TEXT PROVIDED: Begin

Ralph Rowe was a priest for the Anglican church of Canada, a Boy Scout leader, and one of Canada’s most prolific pedophiles. Investigators believed he abused his position and power to molest over 100 boys (and possibly as many as 500) from more than 20 native Canadian communities over a period of almost two decades. While it cannot be proven conclusively, the native Canadian people believe Rowe’s abuse was indirectly linked to as many as 18 suicides within their communities.
Rowe molested his victims during Scout outings and trips to remote northern communities to lead church services in the 1970s and ’80s. He was charged with 50 counts of child sex abuse, but the full extent of his crimes may never be known. Victims who received out-of-court settlements signed confidentiality clauses, which hindered them from speaking publicly about the abuse.
Lawsuits were also brought against the Boy Scouts of Canada as an organization. It was said that the Boy Scouts of Canada had failed to make appropriate inquiries that would have revealed earlier allegations of sexual misconduct on Rowe’s part. The Boy Scouts denied these allegations, while attempts to place some of the responsibility on the Anglican Church of Canada were dismissed in court due to legal technicalities.
1Reverend Doctor Edward Drax Free
Edward Drax Free must have been a remarkably intelligent man, but sheer audacity was his most outstanding quality. Even his stellar academic career at Christ’s College in Oxford was stained by outrageous behavior that almost got him expelled. Perhaps this was why he was given the obscure position of parish rector in the backwoods hamlet of Sutton, Bedfordshire, but even this tiny village was insufficiently remote to contain the spread of his infamy. By the end of his career, Free had thoroughly established his reputation as one of the worst Anglican clerics of the 1800s, if not all time.
While seducing and impregnating a series of housekeepers, Free spent most of his stipend on booze. Most of the time, he was too busy or too hungover to even bother attending church. Other, more important projects frequently occupied his attention, such as collecting pornography, felling almost every oak tree in the parish to sell off the timber, or stripping the lead from the church roof.

TEXT PROVIDED: End
DATA FOR ANALYSIS: Begin

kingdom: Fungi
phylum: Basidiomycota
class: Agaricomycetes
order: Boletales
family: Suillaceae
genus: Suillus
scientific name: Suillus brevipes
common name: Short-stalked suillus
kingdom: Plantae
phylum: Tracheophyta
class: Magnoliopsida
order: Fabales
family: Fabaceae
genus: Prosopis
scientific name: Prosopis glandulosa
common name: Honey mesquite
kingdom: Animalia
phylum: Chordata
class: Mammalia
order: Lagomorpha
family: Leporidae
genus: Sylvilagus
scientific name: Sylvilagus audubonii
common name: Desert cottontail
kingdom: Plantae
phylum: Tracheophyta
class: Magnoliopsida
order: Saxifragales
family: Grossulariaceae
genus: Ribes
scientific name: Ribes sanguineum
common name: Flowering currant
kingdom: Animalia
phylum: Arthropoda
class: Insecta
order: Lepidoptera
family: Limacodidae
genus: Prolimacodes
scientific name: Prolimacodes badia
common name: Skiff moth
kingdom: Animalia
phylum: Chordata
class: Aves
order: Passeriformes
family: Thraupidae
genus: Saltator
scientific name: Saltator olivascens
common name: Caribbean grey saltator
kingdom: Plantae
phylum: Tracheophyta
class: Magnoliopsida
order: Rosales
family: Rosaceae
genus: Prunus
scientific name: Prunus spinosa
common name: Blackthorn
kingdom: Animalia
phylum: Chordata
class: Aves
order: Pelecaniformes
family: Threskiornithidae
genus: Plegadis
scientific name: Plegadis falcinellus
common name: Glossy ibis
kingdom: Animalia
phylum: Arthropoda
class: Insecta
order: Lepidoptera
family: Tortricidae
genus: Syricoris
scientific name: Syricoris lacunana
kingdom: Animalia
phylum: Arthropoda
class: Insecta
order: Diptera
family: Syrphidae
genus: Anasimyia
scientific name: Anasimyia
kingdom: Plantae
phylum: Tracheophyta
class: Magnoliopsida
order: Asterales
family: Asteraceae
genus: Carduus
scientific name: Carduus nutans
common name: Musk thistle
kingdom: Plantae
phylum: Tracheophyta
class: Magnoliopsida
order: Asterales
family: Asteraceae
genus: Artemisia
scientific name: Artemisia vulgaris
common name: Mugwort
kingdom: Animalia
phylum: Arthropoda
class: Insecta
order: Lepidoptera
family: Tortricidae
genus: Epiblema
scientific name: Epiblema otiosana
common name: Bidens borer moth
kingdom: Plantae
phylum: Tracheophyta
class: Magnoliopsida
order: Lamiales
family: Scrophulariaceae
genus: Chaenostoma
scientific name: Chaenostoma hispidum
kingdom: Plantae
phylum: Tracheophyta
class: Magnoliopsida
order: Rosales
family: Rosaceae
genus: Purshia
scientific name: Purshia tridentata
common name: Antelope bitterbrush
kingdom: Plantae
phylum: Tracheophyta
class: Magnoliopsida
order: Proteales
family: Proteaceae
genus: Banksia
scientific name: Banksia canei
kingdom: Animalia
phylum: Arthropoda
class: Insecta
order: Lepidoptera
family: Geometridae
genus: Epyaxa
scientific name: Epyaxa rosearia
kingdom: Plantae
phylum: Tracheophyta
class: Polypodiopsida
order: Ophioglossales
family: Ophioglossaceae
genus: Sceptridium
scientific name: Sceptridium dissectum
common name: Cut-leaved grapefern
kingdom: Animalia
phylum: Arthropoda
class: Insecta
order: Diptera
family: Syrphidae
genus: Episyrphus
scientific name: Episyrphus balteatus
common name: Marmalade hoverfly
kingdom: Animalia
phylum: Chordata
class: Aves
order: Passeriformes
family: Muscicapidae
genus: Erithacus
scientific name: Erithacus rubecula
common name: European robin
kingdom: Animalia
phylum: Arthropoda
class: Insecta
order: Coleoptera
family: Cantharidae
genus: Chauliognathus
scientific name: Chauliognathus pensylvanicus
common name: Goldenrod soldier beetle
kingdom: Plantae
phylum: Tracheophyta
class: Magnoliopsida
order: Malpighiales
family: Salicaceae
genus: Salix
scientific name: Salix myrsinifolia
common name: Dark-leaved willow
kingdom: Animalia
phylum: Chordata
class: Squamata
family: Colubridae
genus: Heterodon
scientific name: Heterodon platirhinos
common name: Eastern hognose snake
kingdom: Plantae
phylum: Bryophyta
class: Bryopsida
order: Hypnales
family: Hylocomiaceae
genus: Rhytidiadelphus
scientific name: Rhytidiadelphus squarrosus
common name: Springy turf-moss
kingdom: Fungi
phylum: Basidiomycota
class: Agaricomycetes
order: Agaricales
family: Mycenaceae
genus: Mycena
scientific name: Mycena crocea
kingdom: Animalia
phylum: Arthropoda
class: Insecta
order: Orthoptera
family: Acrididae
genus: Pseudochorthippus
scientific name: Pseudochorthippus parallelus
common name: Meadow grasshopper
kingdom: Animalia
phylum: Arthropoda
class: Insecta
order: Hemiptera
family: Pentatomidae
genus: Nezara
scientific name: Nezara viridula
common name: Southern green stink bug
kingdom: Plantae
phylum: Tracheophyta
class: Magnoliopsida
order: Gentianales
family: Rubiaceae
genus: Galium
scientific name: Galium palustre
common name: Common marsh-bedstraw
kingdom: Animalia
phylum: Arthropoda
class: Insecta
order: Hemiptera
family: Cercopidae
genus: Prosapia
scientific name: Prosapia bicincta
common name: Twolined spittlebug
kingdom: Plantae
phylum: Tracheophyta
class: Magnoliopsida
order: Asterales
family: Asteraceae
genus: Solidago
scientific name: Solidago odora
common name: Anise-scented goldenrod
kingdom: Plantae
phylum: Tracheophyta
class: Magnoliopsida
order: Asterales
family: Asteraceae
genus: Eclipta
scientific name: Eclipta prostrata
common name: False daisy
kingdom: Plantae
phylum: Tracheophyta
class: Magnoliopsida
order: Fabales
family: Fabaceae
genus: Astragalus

DATA FOR ANALYSIS: End

EXERCISE PROMPT – Give again the part of the text on Ralph Rowe and Edward Drax Free that opens with "Ralph Rowe was" and closes with "about the abuse.", swapping "Investigators" for "Police".

RESULT –
Ralph Rowe was a priest for the Anglican church of Canada, a Boy Scout leader, and one of Canada’s most prolific pedophiles. Police believed he abused his position and power to molest over 100 boys (and possibly as many as 500) from more than 20 native Canadian communities over a period of almost two decades. While it cannot be proven conclusively, the native Canadian people believe Rowe’s abuse was indirectly linked to as many as 18 suicides within their communities.
Rowe molested his victims during Scout outings and trips to remote northern communities to lead church services in the 1970s and ’80s. He was charged with 50 counts of child sex abuse, but the full extent of his crimes may never be known. Victims who received out-of-court settlements signed confidentiality clauses, which hindered them from speaking publicly about the abuse.